Sciens’ MAP is about to launch a T+1 portfolio management solution as it concentrates on building out new front-end tools to benefit managers and provide investors with more granular information. “It’s basically a build out of our risk engine into portfolio and risk management tools for end investors to take advantage of,” states Godden.
 
Regulation – catalyst for growth?
 
Aside from the transparency and control benefits, regulation could also act as a catalyst for further growth in this space. Take the AIFM Directive; presently, managed accounts do not fall within the definition of an alternative investment fund. Therefore, if a New York-based manager, for example, is attracting the interest of large European institutions, they might decide to keep their offshore Cayman fund for US investors only and insist that those European institutions have managed accounts.
 
As Michael Newell points out, why would a US manager with only a handful of European investors want to go through the effort of registering their fund onshore under the Directive?
 
“You might find Asian and US managers cherry-picking good European clients and putting them into managed accounts rather than into the commingled fund and therefore avoid the Directive altogether,” says Newell.
 
As for the future development of the managed account space, Bhargava emphasises the importance of flexibility among platform providers: “Collectively we have to deliver the product that our clients want.
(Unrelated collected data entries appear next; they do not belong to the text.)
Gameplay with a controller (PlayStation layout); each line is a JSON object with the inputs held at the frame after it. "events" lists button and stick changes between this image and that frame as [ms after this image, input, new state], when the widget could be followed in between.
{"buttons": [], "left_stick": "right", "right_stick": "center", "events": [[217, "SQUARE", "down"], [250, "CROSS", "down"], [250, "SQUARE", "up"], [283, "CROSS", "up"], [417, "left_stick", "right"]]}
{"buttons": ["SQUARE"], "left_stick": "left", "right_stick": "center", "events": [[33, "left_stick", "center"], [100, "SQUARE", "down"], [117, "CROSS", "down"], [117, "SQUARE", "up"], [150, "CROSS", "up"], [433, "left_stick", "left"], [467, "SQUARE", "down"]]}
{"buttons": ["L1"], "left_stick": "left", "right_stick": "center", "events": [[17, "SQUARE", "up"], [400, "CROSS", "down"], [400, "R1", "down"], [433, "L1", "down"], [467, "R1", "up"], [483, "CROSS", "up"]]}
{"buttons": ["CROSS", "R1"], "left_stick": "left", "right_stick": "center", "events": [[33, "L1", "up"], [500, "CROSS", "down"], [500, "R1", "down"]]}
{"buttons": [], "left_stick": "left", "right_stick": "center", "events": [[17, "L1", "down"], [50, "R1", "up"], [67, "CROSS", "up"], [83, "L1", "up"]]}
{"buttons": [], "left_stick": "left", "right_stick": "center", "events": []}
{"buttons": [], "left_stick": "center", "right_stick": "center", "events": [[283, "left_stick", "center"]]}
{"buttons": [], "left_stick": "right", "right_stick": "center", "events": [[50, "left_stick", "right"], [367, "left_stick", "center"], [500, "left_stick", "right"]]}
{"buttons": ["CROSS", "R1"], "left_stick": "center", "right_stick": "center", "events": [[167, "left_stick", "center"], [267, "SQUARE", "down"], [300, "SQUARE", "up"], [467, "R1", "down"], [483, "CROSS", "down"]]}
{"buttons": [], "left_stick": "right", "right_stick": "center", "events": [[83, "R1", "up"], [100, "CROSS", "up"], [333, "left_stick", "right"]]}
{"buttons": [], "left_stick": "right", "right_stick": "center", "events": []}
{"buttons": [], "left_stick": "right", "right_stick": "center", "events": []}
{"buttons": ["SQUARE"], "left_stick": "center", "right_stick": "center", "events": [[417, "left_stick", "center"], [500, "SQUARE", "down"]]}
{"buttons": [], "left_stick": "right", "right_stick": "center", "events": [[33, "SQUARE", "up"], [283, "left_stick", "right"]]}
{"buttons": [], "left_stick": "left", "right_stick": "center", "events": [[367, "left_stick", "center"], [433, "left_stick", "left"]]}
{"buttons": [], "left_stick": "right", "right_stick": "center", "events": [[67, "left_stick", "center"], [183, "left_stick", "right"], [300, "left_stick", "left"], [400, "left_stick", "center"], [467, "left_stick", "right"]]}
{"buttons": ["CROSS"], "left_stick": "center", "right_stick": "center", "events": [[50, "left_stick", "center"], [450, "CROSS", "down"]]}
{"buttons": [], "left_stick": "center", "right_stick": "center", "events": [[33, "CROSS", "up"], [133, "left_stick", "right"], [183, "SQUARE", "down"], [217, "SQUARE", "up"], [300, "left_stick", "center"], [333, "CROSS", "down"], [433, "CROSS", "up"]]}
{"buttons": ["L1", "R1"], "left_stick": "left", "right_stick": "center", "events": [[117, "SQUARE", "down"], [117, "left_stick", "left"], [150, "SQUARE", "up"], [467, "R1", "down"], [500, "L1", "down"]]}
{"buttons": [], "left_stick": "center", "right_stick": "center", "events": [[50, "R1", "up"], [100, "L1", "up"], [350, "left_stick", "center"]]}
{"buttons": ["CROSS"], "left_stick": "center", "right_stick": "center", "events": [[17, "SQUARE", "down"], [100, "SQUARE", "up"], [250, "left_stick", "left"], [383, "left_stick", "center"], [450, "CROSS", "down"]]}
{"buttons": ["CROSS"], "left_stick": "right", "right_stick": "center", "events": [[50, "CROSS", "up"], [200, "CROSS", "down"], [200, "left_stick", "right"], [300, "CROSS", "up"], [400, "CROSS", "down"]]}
We cannot force them to buy the products that we have. You have to ask investors, ‘How do you want this to work?’ and we will build it for you.”
 
For AlphaMetrix, the future lies in “manager transparent funds”, which will give investors the same levels of transparency in flagship funds as in managed accounts.
 
“That is the future of MAPs, because whether they are commingled accounts, funds-of-one, bespoke accounts or flagship funds, the key is to have all those transparency controls and checks and balances in place. We’re really evolving to become transparency providers,” asserts Kins.